> PROMPT
Your answer must consist of exactly the lines below, starting with the line with "neck: (100, 162)" and going on through the line with "right elbow: (396, 278)", and nothing else.
BEGIN INFORMATION SUPPLIED
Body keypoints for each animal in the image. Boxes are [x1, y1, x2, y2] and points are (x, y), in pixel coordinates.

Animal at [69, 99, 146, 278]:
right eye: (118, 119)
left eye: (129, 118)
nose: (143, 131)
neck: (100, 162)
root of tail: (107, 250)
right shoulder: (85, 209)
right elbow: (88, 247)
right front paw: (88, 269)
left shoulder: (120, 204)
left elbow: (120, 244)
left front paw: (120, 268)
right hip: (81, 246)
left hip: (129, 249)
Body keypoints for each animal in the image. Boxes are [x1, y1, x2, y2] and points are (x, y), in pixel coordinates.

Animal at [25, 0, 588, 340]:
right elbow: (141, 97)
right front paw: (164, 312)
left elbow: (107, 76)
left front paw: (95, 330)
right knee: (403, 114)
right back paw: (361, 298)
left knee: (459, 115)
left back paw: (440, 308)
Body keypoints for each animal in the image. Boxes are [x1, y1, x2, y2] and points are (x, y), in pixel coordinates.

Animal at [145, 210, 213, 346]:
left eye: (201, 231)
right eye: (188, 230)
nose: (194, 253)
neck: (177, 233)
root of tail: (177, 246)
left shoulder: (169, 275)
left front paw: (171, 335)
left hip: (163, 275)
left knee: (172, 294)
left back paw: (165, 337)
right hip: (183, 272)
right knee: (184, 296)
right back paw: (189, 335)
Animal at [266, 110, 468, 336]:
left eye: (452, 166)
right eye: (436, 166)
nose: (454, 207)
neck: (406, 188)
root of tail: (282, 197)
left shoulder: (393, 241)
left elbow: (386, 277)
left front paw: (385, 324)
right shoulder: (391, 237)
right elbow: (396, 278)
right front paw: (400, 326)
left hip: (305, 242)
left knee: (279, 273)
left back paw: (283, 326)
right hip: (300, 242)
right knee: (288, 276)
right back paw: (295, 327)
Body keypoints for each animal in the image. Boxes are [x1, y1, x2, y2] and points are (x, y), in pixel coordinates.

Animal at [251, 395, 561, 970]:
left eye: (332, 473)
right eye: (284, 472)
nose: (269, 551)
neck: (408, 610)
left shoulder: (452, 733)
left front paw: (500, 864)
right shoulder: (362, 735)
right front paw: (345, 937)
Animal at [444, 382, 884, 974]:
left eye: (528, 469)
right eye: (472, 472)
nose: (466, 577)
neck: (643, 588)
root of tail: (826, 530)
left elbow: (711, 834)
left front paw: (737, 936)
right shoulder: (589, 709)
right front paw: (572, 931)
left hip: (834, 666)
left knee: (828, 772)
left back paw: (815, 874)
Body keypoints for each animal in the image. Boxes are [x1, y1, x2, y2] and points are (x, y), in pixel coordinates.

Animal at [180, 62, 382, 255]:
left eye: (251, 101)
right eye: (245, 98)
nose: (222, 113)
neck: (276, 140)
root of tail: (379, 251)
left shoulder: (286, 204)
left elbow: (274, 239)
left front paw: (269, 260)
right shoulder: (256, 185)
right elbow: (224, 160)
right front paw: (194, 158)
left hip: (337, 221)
END INFORMATION SUPPLIED
BEGIN INFORMATION SUPPLIED
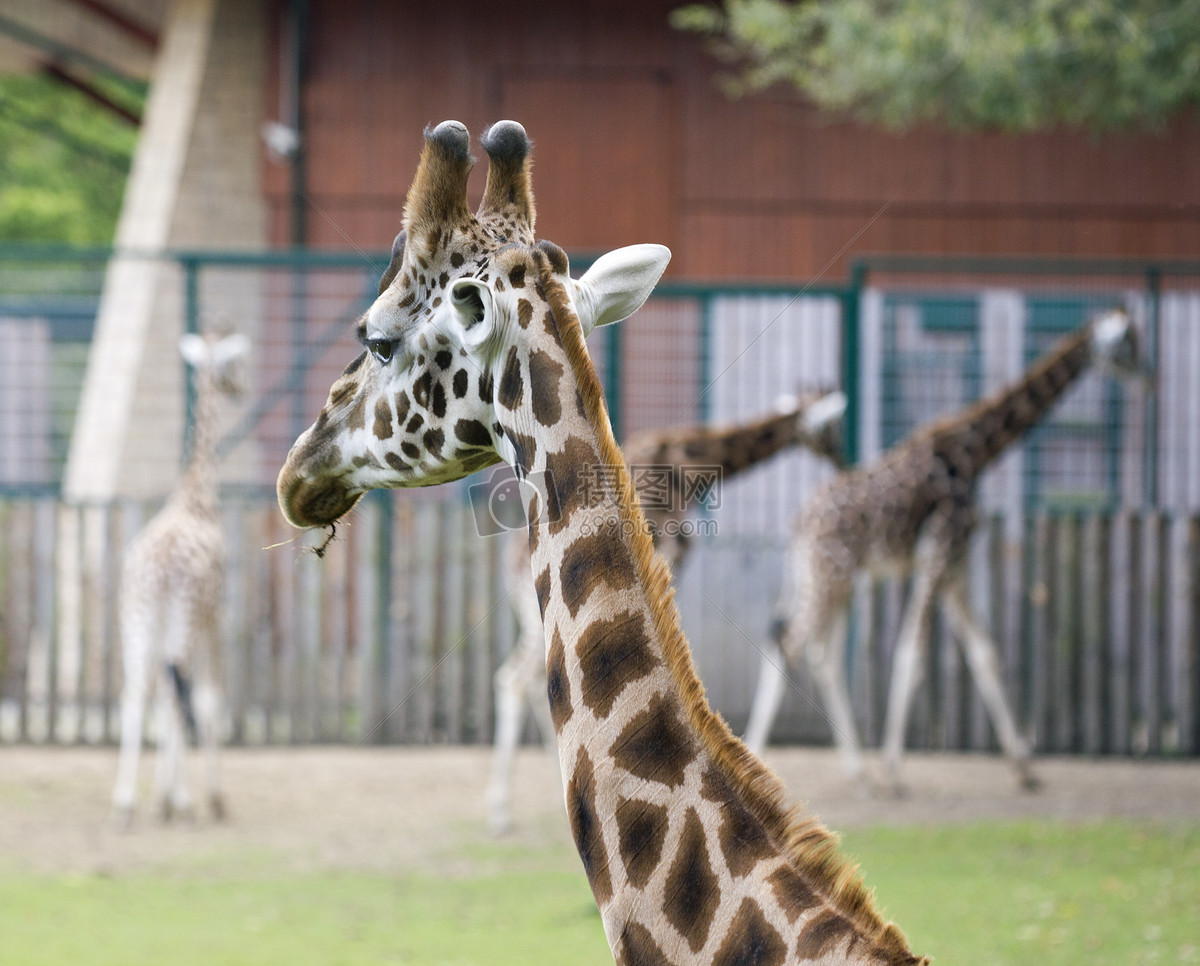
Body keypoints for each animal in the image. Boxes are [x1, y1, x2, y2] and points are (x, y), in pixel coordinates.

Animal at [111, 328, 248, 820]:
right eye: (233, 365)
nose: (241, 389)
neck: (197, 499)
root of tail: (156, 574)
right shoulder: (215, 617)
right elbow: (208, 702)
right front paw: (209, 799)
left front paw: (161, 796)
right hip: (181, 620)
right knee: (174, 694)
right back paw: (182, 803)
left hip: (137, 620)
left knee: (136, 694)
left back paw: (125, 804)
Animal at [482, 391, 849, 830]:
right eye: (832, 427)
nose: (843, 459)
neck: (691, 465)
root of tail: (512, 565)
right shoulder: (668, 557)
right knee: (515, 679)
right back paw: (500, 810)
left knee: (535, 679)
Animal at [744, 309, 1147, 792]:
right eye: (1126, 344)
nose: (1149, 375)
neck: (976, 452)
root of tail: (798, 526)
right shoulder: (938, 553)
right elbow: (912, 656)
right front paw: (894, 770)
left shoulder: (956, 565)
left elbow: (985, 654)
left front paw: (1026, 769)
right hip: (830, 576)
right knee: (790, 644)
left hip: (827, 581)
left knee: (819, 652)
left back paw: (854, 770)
END INFORMATION SUPPLIED
> SOLUTION FOR THIS EXERCISE
neck: (100, 162)
root of tail: (107, 250)
right shoulder: (85, 209)
right elbow: (88, 247)
right front paw: (88, 269)
left shoulder: (120, 204)
left elbow: (120, 244)
left front paw: (120, 268)
right hip: (81, 246)
left hip: (129, 249)
Body keypoints for each animal in the image. Boxes are [x1, y1, x2, y2] and points are (x, y), in pixel coordinates.

Animal at [25, 0, 588, 340]:
right elbow: (141, 97)
right front paw: (164, 312)
left elbow: (107, 76)
left front paw: (95, 330)
right knee: (403, 114)
right back paw: (361, 298)
left knee: (459, 115)
left back paw: (440, 308)
Body keypoints for each animal in the image. Boxes are [x1, y1, x2, y2] and points are (x, y), in pixel coordinates.

Animal at [145, 210, 213, 346]:
left eye: (201, 231)
right eye: (188, 230)
nose: (194, 253)
neck: (177, 233)
root of tail: (177, 246)
left shoulder: (169, 275)
left front paw: (171, 335)
left hip: (163, 275)
left knee: (172, 294)
left back paw: (165, 337)
right hip: (183, 272)
right knee: (184, 296)
right back paw: (189, 335)
Animal at [266, 110, 468, 336]:
left eye: (452, 166)
right eye: (436, 166)
nose: (454, 207)
neck: (406, 188)
root of tail: (282, 197)
left shoulder: (393, 241)
left elbow: (386, 277)
left front paw: (385, 324)
right shoulder: (391, 237)
right elbow: (396, 278)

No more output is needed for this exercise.